Housing Market Showing Signs of Bubble
According to a report recently released by investment firm Edward Jones, Canada’s real estate market is showing two of the three characteristics of a housing bubble.
The report said that “despite recent economic strength”, the price of real estate has outpaced the economy including “unemployment trends and Gross Domestic Product Growth”.
According to Edward Jones, the three characteristics of a real estate bubble are:
- overvalued house prices
- easy access to credit
- lax regulation.
We’ve definitely got the first two conditions met. That is, unless you think that a $1 million bungalow in Vancouver isn’t overvalued and that historic low interest rates didn’t allow thousands of people access to practically free money.
As for the third characteristic, finance minister Jim Flaherty is feeling confident that the government has that base covered with the recent changes to the lending criteria for mortgages. Throw in rising interest rates and the HST being introduced to British Columbia and Ontario later this spring and the real estate market should slow down.

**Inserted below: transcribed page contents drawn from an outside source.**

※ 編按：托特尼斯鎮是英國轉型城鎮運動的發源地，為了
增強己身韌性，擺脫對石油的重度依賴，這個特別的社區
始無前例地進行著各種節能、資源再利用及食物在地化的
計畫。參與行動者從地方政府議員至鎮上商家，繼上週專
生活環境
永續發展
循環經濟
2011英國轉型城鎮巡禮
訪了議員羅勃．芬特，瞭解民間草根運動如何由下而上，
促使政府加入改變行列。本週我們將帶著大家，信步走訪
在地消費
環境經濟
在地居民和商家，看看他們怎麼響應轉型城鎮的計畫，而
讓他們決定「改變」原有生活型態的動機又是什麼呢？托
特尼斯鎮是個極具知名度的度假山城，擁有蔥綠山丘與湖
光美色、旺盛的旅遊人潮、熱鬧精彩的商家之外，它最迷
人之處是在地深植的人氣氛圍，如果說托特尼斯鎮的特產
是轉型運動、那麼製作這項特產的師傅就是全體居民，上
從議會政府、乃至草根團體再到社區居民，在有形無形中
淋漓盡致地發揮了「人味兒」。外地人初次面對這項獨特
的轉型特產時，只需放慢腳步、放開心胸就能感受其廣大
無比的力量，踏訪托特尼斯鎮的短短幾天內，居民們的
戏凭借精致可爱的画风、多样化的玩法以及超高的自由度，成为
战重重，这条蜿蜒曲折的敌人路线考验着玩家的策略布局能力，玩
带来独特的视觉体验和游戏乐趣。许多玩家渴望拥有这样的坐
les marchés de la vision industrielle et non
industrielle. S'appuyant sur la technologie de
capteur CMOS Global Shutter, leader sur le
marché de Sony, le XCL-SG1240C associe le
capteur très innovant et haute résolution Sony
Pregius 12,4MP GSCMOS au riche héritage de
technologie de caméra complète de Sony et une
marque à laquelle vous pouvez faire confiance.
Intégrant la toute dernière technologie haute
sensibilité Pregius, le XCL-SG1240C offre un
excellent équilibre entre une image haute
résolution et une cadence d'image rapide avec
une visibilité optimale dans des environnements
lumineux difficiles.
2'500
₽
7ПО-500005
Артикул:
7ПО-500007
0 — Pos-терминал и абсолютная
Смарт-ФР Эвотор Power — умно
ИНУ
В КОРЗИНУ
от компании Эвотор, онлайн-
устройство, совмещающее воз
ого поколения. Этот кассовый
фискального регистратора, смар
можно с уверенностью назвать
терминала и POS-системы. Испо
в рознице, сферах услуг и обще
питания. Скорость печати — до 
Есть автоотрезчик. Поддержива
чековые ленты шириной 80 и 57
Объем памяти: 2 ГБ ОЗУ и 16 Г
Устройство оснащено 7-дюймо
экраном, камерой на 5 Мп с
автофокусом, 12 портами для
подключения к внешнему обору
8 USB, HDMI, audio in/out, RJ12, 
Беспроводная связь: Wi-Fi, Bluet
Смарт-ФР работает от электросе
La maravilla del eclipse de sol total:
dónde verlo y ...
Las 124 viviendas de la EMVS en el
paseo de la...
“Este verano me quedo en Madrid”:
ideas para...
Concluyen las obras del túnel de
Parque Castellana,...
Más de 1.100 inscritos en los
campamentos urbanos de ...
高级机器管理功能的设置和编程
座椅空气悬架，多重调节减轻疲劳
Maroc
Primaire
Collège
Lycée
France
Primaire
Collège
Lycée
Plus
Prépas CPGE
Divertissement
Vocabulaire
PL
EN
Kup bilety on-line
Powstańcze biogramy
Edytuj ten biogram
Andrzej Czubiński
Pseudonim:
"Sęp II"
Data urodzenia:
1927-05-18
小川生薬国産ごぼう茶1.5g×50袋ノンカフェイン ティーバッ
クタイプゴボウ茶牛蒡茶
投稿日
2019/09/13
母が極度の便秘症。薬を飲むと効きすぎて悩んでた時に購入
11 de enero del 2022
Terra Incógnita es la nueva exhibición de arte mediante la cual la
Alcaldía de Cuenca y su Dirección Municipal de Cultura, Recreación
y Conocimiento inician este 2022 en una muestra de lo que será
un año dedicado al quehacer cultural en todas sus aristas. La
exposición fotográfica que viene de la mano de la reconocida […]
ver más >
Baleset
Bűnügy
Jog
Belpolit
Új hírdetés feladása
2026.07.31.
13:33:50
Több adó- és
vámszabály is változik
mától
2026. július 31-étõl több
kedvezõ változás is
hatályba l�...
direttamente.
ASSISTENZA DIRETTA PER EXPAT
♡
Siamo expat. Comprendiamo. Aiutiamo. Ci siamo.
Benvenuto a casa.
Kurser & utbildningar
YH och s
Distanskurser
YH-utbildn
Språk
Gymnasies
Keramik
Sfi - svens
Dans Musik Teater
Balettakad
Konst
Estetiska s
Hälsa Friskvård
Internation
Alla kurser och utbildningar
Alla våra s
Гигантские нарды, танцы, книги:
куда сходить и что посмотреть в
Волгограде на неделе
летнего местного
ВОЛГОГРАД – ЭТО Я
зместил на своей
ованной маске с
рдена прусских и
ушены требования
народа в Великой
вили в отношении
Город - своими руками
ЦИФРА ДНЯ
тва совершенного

Chief economist at Gluskin Sheff + Associates, David Rosenberg, recently cautioned about a “looming real estate-related slowdown”, although he doesn’t predict as dramatic a bubble as that experienced in the United States. Interestingly though, Rosenberg proposed that Canada may have already experienced its bubble in the past year.
Meanwhile Bank of Canada Governor, Mark Carney, testified recently that the real estate market will weaken in the second quarter of 2010, basically saying that the central bank is not worried about the possibility of a housing bubble at this point.
The difficult thing about real estate bubbles is that you can only see them in hindsight. Is Rosenberg correct in thinking that it’s possible that we’re already past the worst of the bubble? Whether he is or not, the speculation continues.